_Job_
Whenever a line in this data holds the word "reset", report that line in full.

[Stored items]
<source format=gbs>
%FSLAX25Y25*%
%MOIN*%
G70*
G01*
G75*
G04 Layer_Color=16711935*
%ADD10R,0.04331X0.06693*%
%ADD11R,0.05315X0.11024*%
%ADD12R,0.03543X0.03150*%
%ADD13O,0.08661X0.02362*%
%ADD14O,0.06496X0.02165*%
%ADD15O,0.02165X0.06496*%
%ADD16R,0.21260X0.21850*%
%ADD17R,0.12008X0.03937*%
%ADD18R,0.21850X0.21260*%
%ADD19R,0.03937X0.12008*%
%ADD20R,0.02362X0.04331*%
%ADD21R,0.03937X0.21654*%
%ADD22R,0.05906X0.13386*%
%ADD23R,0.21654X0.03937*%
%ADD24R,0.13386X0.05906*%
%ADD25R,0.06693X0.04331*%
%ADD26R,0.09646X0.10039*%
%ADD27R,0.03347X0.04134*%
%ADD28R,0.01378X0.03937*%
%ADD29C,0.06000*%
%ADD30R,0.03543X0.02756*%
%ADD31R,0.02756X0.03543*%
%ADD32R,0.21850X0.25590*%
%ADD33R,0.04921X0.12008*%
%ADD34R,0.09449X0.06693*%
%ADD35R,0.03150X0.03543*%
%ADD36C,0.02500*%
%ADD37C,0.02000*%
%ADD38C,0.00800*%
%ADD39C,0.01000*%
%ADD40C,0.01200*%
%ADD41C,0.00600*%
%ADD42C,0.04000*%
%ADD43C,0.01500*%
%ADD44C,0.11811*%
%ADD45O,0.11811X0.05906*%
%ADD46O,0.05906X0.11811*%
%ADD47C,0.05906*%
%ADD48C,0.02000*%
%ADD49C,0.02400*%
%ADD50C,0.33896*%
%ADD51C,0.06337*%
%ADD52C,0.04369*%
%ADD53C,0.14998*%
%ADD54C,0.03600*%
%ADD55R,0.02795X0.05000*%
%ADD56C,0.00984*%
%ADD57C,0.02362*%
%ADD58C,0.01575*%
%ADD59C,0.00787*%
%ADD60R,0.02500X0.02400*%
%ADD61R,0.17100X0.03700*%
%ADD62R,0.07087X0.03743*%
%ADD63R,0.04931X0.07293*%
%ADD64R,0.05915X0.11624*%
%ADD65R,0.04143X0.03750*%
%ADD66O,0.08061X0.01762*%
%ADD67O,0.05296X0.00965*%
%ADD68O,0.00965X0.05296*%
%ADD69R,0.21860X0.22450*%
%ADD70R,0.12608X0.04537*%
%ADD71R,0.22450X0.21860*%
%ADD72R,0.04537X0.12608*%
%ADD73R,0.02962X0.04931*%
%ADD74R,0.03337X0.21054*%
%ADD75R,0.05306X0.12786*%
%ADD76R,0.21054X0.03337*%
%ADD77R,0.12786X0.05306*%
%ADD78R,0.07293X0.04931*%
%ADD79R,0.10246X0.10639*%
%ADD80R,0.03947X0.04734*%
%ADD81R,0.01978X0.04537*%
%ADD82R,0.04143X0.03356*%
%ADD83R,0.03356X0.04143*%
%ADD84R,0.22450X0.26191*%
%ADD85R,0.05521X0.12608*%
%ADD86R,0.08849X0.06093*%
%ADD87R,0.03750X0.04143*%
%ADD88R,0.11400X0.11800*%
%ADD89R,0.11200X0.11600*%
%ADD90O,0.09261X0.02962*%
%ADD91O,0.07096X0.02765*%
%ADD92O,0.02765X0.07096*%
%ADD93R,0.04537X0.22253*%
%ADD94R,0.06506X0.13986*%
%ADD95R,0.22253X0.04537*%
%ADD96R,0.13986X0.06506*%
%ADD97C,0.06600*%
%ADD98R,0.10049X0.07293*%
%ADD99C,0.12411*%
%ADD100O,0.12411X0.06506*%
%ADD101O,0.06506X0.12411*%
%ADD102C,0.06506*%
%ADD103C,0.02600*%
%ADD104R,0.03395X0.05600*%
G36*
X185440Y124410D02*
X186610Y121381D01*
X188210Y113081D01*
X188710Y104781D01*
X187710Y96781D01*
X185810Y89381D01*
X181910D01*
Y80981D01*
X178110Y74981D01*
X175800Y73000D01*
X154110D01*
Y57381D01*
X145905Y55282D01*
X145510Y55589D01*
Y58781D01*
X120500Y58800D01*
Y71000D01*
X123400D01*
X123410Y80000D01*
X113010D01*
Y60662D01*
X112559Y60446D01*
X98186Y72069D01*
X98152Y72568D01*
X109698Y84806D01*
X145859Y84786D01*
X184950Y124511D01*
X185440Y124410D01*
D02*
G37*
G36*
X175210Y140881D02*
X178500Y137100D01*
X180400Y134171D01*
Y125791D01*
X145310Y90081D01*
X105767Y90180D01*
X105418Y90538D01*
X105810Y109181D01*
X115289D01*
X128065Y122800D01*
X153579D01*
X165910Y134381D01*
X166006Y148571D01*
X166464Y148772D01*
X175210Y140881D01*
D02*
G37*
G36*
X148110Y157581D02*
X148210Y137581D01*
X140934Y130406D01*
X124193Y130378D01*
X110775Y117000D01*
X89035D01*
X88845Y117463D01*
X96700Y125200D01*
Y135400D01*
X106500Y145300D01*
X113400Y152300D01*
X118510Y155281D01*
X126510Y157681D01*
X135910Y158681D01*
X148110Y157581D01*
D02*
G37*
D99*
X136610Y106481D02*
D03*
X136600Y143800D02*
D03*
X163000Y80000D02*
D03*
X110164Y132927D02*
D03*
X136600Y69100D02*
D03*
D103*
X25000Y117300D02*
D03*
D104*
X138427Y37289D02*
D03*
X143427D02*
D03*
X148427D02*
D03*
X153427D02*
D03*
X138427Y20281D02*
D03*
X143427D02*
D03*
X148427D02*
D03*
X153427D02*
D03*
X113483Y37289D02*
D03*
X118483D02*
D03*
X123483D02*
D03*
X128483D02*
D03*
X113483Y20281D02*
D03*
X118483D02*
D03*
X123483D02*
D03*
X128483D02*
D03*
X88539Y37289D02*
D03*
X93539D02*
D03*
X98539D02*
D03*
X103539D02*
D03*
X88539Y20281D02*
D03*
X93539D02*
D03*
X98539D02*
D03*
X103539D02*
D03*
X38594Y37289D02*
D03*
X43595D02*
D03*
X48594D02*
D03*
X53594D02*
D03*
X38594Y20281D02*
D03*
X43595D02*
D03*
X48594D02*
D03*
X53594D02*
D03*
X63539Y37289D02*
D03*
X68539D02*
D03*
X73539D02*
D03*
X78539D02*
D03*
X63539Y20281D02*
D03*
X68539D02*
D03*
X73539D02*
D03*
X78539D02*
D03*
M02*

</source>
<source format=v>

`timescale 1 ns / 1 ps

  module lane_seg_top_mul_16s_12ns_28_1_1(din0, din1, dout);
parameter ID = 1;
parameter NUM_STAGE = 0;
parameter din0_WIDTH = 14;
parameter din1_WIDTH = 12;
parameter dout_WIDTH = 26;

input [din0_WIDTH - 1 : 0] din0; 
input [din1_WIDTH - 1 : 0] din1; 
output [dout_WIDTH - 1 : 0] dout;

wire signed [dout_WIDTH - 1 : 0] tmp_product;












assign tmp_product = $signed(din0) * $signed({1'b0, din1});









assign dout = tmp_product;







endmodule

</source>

* * *

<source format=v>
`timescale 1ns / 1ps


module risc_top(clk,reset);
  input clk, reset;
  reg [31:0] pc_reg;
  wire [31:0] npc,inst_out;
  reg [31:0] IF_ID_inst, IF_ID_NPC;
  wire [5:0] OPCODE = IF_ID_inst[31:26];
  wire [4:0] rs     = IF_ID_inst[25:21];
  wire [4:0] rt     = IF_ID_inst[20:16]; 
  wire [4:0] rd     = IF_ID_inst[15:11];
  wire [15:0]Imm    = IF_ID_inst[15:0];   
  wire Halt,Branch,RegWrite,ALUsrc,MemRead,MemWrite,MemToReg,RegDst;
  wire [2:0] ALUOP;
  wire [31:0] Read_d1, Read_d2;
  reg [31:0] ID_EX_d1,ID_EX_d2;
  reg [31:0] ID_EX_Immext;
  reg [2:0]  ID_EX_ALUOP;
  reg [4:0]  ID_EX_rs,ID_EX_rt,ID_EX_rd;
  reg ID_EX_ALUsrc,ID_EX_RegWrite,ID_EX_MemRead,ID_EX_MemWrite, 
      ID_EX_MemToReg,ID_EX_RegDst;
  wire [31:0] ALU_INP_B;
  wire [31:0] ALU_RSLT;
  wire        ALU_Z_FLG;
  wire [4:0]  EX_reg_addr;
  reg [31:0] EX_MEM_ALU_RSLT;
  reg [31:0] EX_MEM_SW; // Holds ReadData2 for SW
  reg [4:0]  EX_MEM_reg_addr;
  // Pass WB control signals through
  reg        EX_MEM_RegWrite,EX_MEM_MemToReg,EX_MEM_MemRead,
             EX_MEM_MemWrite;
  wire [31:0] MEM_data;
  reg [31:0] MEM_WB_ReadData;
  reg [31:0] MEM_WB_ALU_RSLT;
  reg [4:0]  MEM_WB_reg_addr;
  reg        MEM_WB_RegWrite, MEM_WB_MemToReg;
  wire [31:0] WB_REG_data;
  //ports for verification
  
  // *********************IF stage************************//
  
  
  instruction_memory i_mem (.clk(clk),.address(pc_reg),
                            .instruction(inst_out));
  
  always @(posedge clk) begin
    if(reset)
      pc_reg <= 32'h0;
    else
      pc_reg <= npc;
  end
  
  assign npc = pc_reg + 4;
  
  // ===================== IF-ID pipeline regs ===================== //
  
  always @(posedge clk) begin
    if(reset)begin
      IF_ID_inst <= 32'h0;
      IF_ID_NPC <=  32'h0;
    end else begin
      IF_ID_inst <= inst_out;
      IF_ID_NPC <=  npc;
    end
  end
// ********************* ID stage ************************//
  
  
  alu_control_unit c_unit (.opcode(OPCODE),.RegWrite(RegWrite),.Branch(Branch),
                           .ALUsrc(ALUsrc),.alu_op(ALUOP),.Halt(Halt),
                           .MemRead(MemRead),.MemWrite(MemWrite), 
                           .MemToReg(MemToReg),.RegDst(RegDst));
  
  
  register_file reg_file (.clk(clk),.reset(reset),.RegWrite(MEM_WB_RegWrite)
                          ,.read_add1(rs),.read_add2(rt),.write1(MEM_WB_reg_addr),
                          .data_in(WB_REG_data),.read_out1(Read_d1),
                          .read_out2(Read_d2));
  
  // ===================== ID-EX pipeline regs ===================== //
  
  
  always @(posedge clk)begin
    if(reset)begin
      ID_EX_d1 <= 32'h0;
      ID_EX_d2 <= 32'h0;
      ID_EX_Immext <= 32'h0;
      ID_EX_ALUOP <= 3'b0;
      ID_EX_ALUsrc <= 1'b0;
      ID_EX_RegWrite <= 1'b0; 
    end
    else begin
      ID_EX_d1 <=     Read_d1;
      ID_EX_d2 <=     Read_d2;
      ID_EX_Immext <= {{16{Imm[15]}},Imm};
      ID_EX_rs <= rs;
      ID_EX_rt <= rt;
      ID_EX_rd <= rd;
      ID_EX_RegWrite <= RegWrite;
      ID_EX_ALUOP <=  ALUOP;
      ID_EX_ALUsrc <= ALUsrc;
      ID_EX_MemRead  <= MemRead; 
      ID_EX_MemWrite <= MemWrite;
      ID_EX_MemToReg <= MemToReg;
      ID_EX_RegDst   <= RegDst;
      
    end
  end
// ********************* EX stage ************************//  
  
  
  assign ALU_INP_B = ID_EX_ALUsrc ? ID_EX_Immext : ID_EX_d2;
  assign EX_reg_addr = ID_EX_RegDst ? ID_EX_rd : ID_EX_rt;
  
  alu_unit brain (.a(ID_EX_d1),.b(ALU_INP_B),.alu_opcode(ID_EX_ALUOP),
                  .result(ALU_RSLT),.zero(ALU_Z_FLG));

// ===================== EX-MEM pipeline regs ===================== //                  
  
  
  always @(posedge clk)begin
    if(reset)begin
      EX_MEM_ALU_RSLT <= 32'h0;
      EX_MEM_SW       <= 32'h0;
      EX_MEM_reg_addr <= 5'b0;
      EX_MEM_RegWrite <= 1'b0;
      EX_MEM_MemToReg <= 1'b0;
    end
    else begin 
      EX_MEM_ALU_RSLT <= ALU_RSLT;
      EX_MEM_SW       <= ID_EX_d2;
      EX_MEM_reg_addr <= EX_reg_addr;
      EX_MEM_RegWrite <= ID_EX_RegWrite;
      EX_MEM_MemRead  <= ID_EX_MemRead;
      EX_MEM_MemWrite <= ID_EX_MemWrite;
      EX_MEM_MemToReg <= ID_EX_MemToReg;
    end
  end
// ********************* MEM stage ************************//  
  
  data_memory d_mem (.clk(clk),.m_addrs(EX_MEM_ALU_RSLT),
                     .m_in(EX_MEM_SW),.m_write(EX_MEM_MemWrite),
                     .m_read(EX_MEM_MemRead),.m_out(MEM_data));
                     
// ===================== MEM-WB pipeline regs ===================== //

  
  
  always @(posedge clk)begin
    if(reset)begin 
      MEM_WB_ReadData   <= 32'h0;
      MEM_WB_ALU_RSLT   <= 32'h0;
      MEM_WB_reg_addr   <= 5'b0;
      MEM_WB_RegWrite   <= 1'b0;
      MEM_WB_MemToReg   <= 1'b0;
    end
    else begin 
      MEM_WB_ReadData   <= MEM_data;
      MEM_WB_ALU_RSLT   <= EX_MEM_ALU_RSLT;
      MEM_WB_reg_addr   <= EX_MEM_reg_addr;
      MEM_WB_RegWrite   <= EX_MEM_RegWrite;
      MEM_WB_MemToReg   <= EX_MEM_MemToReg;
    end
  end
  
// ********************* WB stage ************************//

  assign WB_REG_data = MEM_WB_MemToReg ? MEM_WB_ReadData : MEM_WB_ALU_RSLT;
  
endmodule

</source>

==

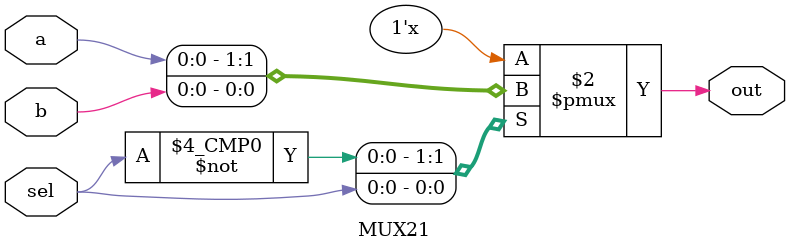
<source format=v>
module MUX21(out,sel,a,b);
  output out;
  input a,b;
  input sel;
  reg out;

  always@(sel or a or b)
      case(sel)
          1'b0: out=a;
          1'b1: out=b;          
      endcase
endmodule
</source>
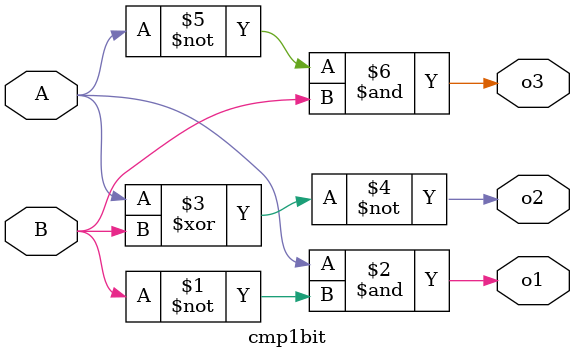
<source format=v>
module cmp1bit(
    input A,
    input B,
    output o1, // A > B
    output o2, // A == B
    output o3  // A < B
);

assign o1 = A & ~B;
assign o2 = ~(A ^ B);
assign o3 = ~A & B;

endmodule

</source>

_Solution_
module risc_top(clk,reset);
  input clk, reset;
    if(reset)
    if(reset)begin
  register_file reg_file (.clk(clk),.reset(reset),.RegWrite(MEM_WB_RegWrite)
    if(reset)begin
    if(reset)begin
    if(reset)begin 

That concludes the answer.